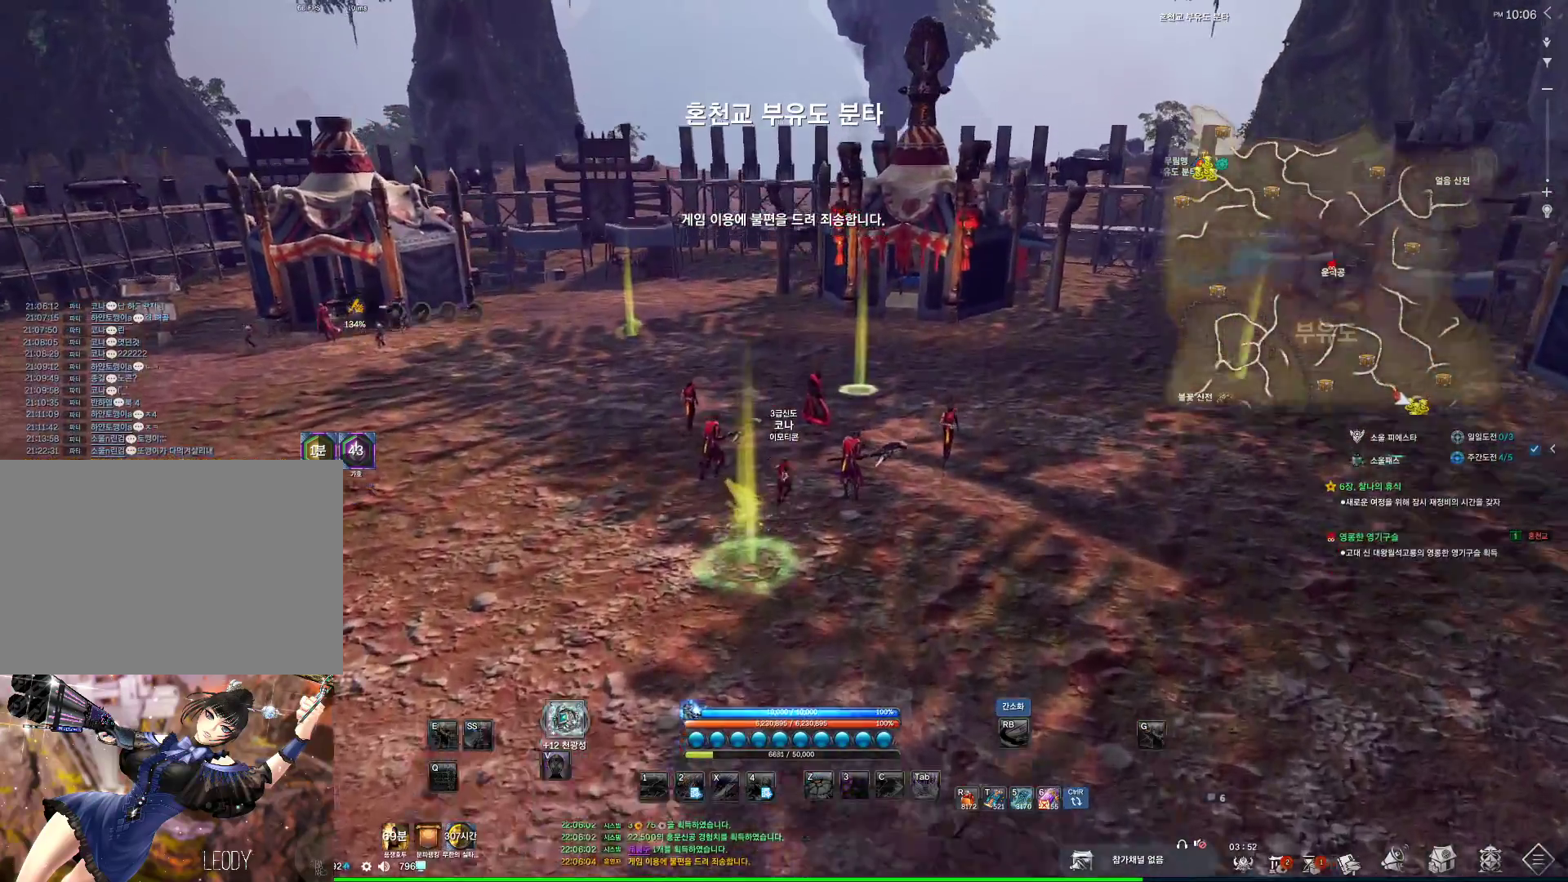
{"keys": ["alt", "d", "w"], "mouse": ["left", "right"], "events": [[167, "space", "up"], [334, "alt", "down"], [500, "d", "down"], [500, "mouse_left", "down"], [500, "mouse_right", "down"]]}
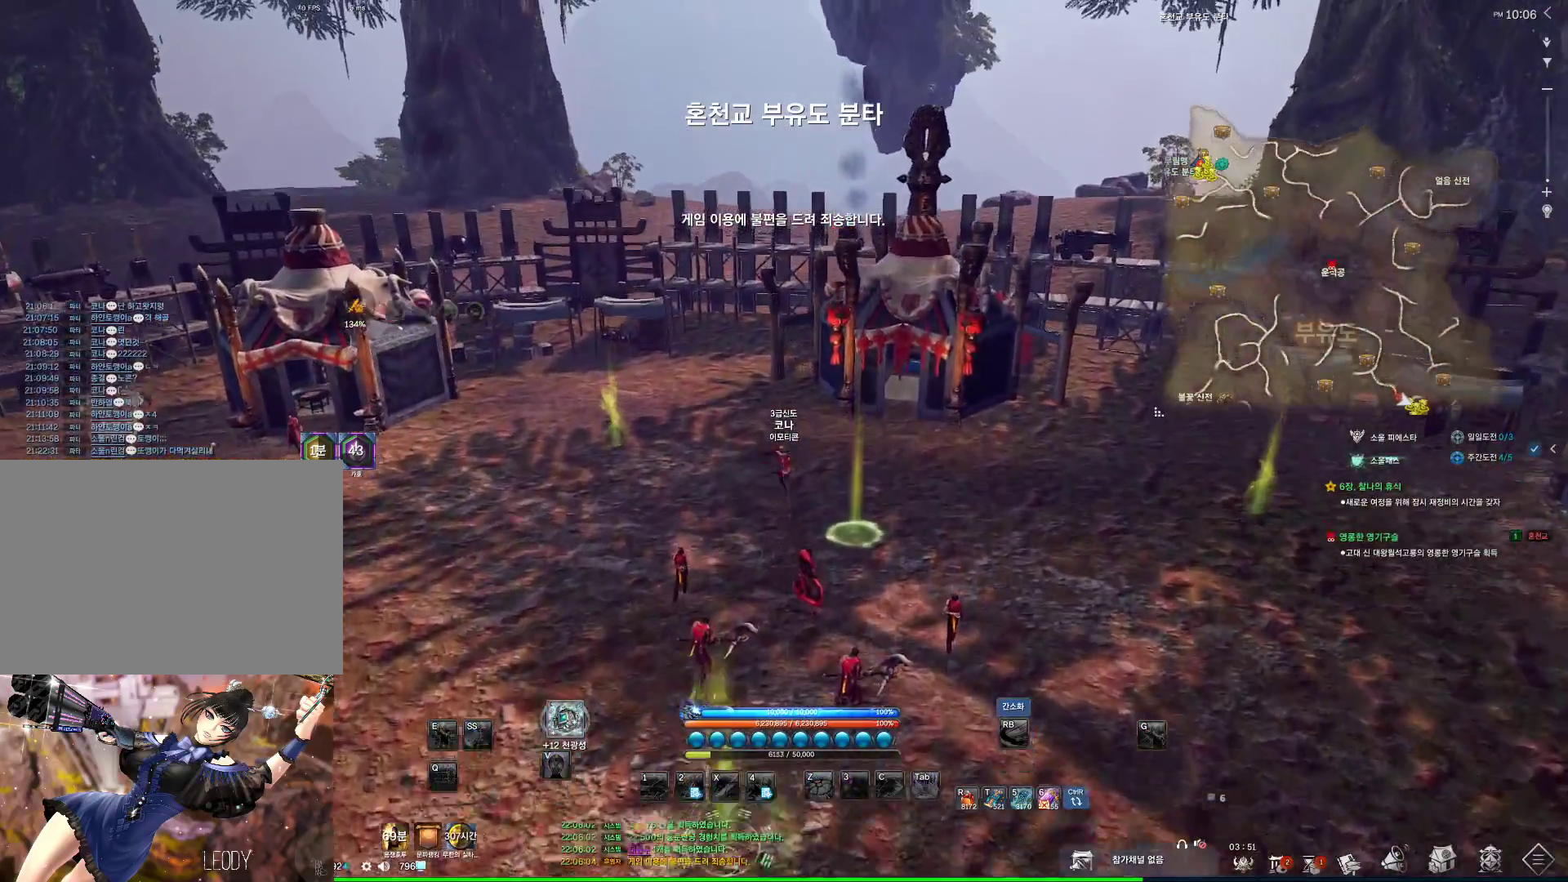
{"keys": [], "mouse": [], "events": [[134, "mouse_left", "up"], [134, "mouse_right", "up"], [267, "alt", "up"], [467, "w", "up"], [500, "d", "up"]]}
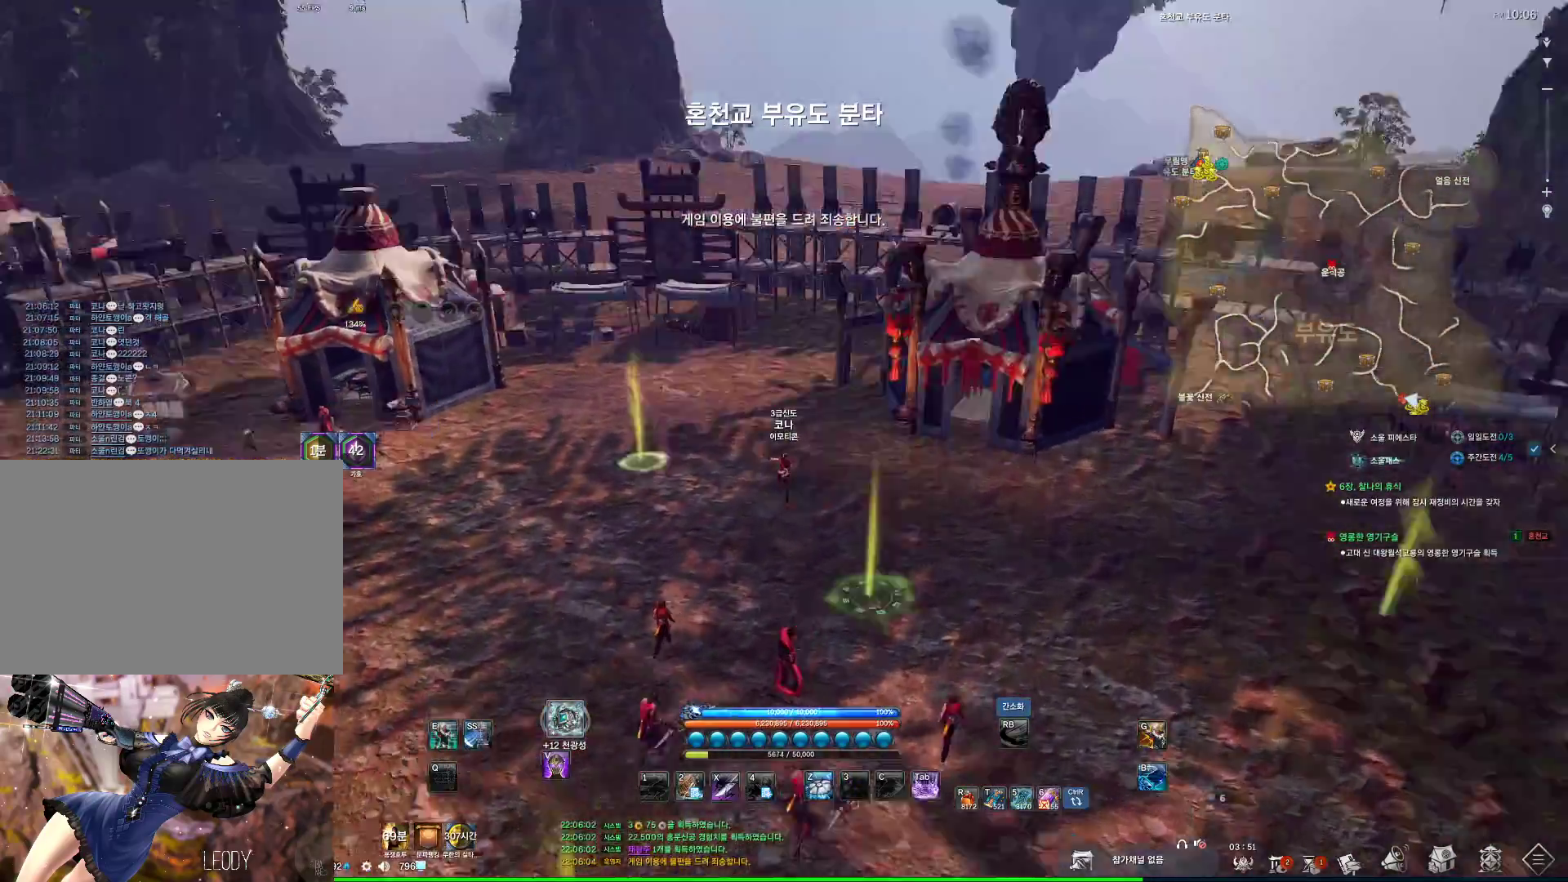
{"keys": [], "mouse": [], "events": []}
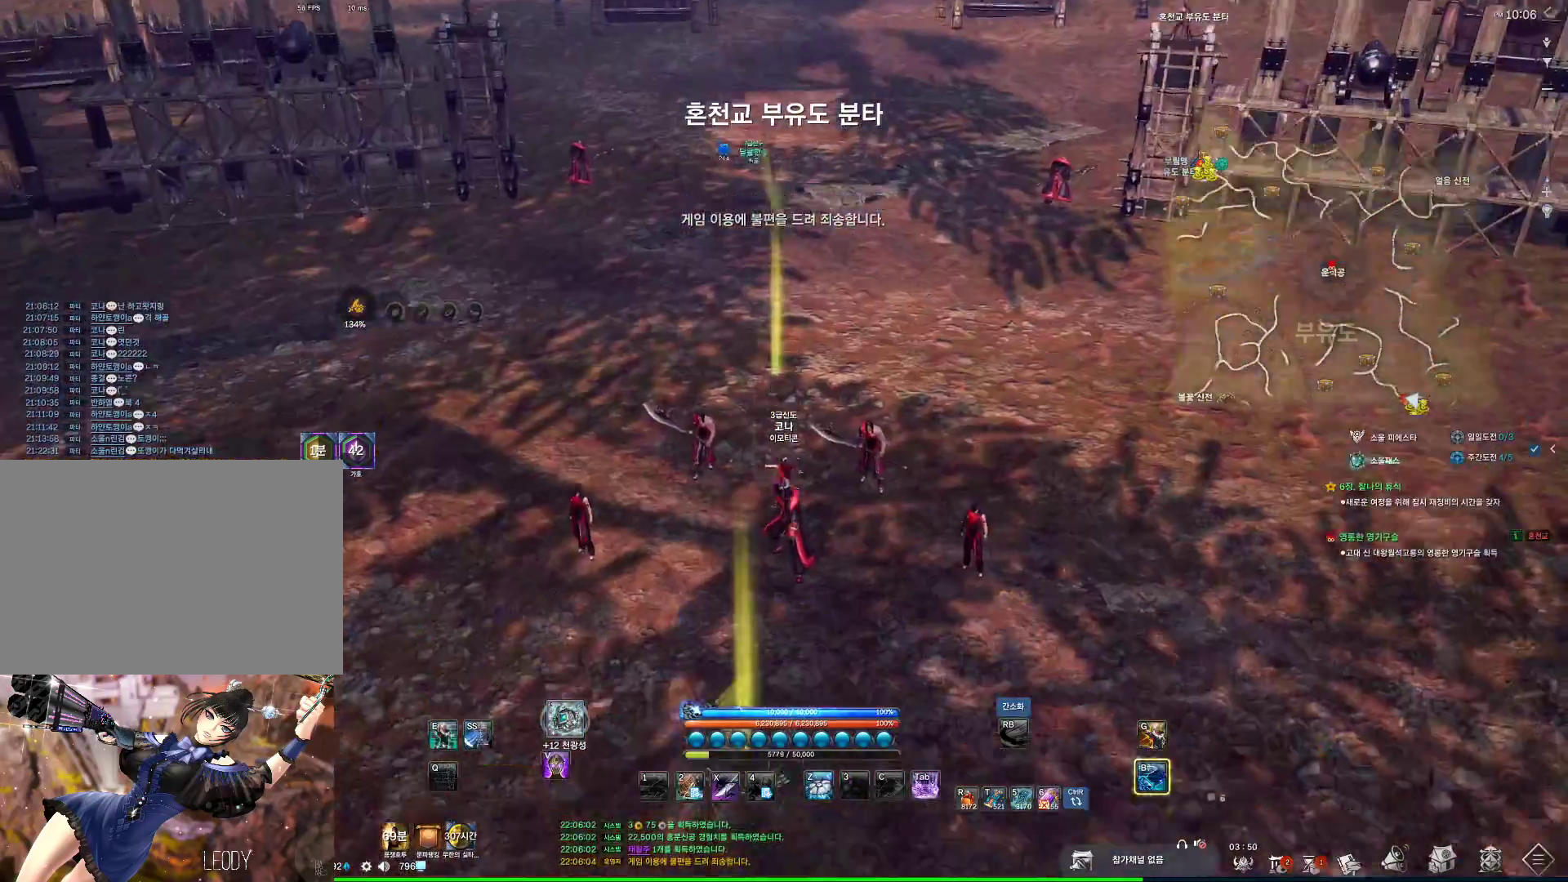
{"keys": ["f"], "mouse": [], "events": [[267, "f", "down"], [300, "f", "up"], [400, "f", "down"], [467, "f", "up"], [500, "f", "down"]]}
----------------
WORK INSTRUCTIONS: Locate all lines in the listing above with the word "down" and copy them.

WRITTEN REPLY:
{"keys": ["alt", "d", "w"], "mouse": ["left", "right"], "events": [[167, "space", "up"], [334, "alt", "down"], [500, "d", "down"], [500, "mouse_left", "down"], [500, "mouse_right", "down"]]}
{"keys": ["f"], "mouse": [], "events": [[267, "f", "down"], [300, "f", "up"], [400, "f", "down"], [467, "f", "up"], [500, "f", "down"]]}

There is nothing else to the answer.